The Times editorial takes particular issue with Huckabee's assertion, as you can read below.
The Times wrote that Huckabee's "argument betrays a disturbing indifference to or at best a profound ignorance of history in general and of the civil rights movement in particular."
The Times then reminded readers and politicians of exactly what happened during the civil rights movement.
The civil rights movement was intended to make Congress and Americans confront the fact that African-Americans were being killed with impunity for offenses like trying to vote, and had the right to life and to equal protection under the law... [A]t every step of the way [the movement] used expressly racial terms to describe the death and destruction that was visited upon black people because they were black.[…]
[F]reedom riders and voting rights activists led by the young John Lewis offered themselves up to be beaten nearly to death, week after week, day after day, in the South so that the country would witness Jim Crow brutality and meaningfully respond to it.[...]
Along the way, there was never a doubt as to what the struggle was about: securing citizenship rights for black people who had long been denied them.
The
Times editorial is a critical response to the racial division that the right is trying to create by framing Black Lives Matter as a hateful organization.

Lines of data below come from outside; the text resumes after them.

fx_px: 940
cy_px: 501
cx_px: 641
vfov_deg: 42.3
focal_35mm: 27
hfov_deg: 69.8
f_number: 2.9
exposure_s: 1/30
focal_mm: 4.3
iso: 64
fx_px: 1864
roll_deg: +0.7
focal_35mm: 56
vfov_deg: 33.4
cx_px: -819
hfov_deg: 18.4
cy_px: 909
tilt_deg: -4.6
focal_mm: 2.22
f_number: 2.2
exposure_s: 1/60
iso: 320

Republican politicians and candidates have been sheep in this fight—sitting on the sidelines, not only accepting but supporting the status quo of racial inequity. They promote these lies and this inflammatory rhetoric in order to appeal to the worst of their base—the explicitly and the vaguely racist, those benefitting from the continued inequality that exists in America. The
Times pushes back in this editorial, offering much-needed clarification on both the objectives of the Black Lives Matter movement and the truth of the civil rights movement, which has been repeatedly watered down by the right.

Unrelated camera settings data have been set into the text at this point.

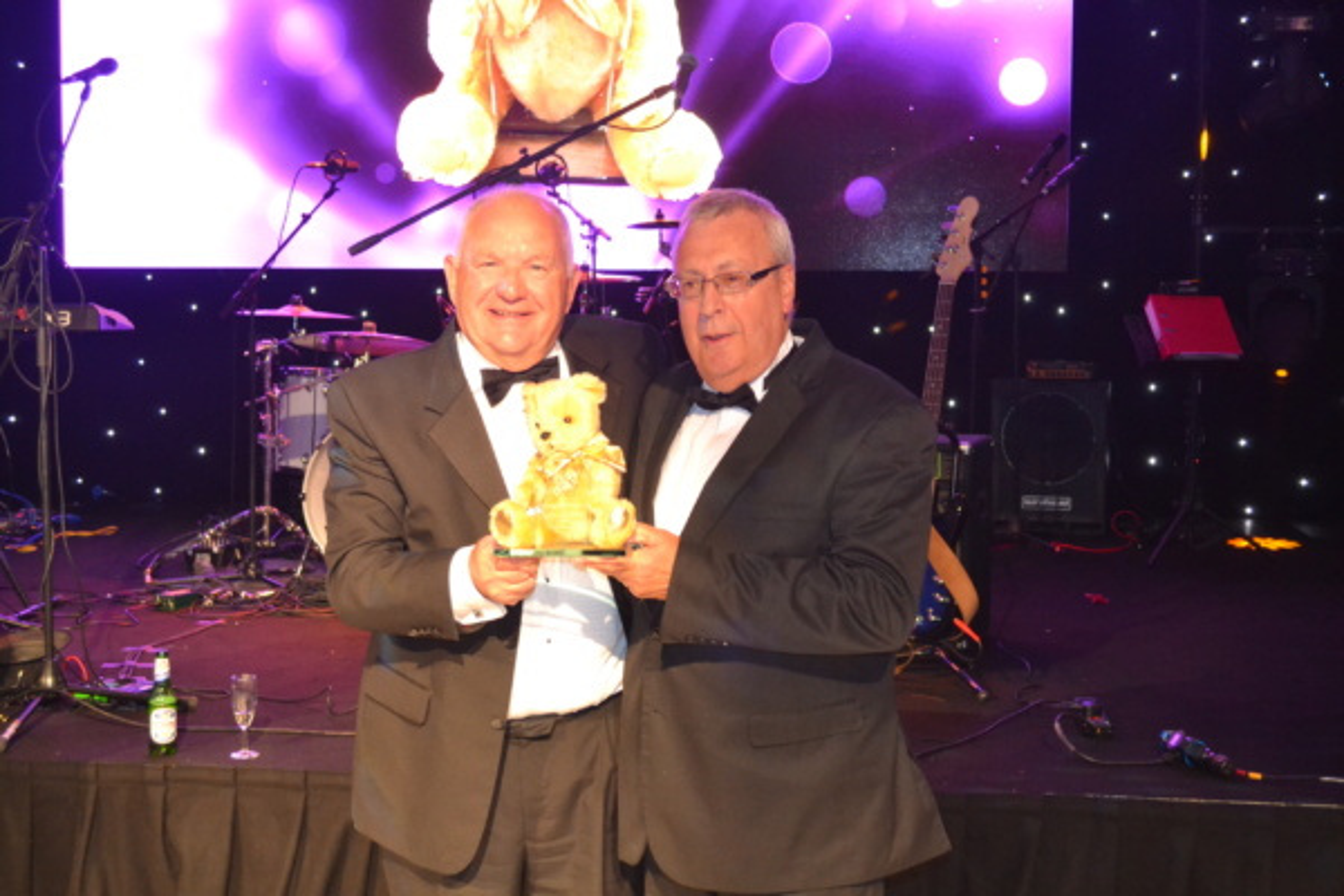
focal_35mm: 51
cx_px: 672
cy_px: 448
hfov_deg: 38.9
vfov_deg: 26.5
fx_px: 1904
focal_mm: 34
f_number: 5
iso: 2500
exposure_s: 1/60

The "Black Lives Matter" movement focuses on the fact that black citizens have long been far more likely than whites to die at the hands of the police, and is of a piece with this history. Demonstrators who chant the phrase are making the same declaration that voting rights and civil rights activists made a half-century ago[....]
They are underlining an indisputable fact—that the lives of black citizens in this country historically have not mattered, and have been discounted and devalued. People who are unacquainted with this history are understandably uncomfortable with the language of the movement. But politicians who know better and seek to strip this issue of its racial content and context are acting in bad faith. They are trying to cover up an unpleasant truth and asking the country to collude with them.
I would only disagree with the
Times on a small point—that the lack of comfort of those unacquainted with the history of the civil rights movement is understandable. I disagree. The numbers show that a predatory police and criminal justice system has degraded black people and disproportionately ruined black lives. Understanding the civil rights movement helps, but it does not excuse one's lack of support. You don't have to even know about
then to recognize injustice
now.
As a general matter, this is an important op-ed, one that should beread by those across the political spectrum. But while this editorial is necessary, it is not sufficient. The calls for justice and for equality must come from every person who values the truth. All must take part in the fight against the characterization of Black Lives Matter as anything hateful.
By asserting the humanity of black people—the right of black people to live without fear of murder by the state—the right says we're creating racial tension. Can you imagine anything more racist than that?